3 ways newcomers are transforming Charlotte’s startup community

These North Carolina tech projects are worth keeping an eye on.

Downtown Charlotte at night. (Photo by Flickr user James Willamor, used under a Creative Commons license)

While cities like New York and San Francisco remain heralded as the gateways for both tech talent and innovative billion-dollar companies, startup culture in smaller cities like Charlotte, N.C., continues to take flight. Young professionals are flocking to the southern city to take advantage of the affordable living and progressive business environment, while simultaneously launching tech companies to solve big problems.

Check out three ways in which newcomers are transforming the Queen City’s growing tech scene:

1. They are solving problems by addressing the digital divide

Charlotte is working hard to increase access to the internet and technology in underserved communities.

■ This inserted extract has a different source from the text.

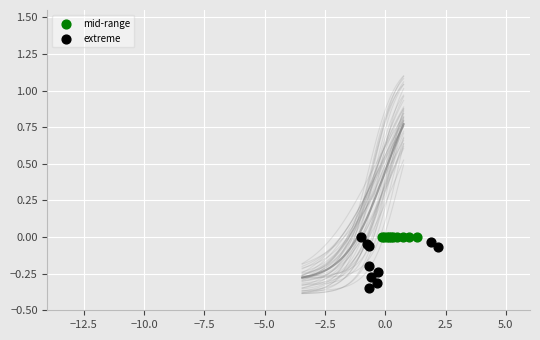

What are all the series names shown in the legend?

mid-range, extreme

A study by Queens University revealed that 19 percent of local residents do not have internet access.

Enter David Jessup, founder and CEO of Digi-Bridge, a nonprofit digital development coursework consultant for local schools district.

Hailing from Miami where he managed a one-to-one school laptop program, Jessup brought his passion for education and technology to Charlotte, launching Digi-Bridge in early 2014.

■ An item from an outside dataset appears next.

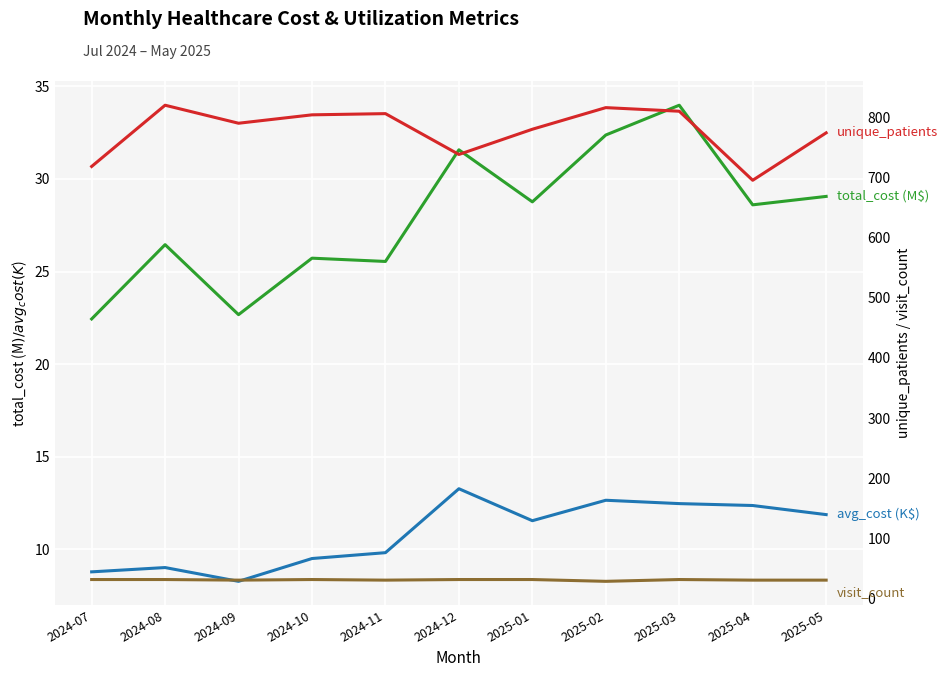

How many interior local peaks does the visit_count series have?

2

“I bring all of myself to this work everyday, standing with the belief that every school-aged child should have access to 21st-century teaching and learning tools both in and out of the classroom,” said Jessup.

2. They are cultivating a talent pipeline to increase participation

Betsy Hauser Idilbi and Richard Simms met at a coding bootcamp in Chicago seeking to play a role in the high-growth tech industry. Both had successful entrepreneurial endeavors in Charlotte and Atlanta, and after sharing a positive experience in their bootcamp, asked themselves, “Why the heck don’t these opportunities exist in the South?”

In 2013, the partners launched Tech Talent South with the mission to grow and empower local technical talent in the south. The coding bootcamp offers full and part-time immersion programs in Atlanta, Charlotte, Raleigh, Dallas, New Orleans and more.

“We place a great deal of importance on connecting our students with the tech community,” said Idilbi, who also mentioned that successful local companies have taken students on tours and local developers have lectured at the school.

To date, the company has graduated over 1,000 students from its programs.

3. They are building local support while sourcing national resources

Brandon Terrell, a native of Montgomery, Ala., left a cushy marketing job in pursuit of starting and launching his own business. Upon graduating from Charlotte business incubator City Startup Labs, Terrell launched NomADic Technologies, an advertising platform that provides intelligent metrics to brands that advertise offline.

Since launching his company, Terrell has won several business pitch competitions at tech conferences across the country from New York to San Francisco, garnering additional visibility and funding for his startup.

“There’s a lot of local development happening in Charlotte and throughout the course of my startup journey, I’ve been able to tap into the wealth of advisor circles that are helping me to move the needle,” he said.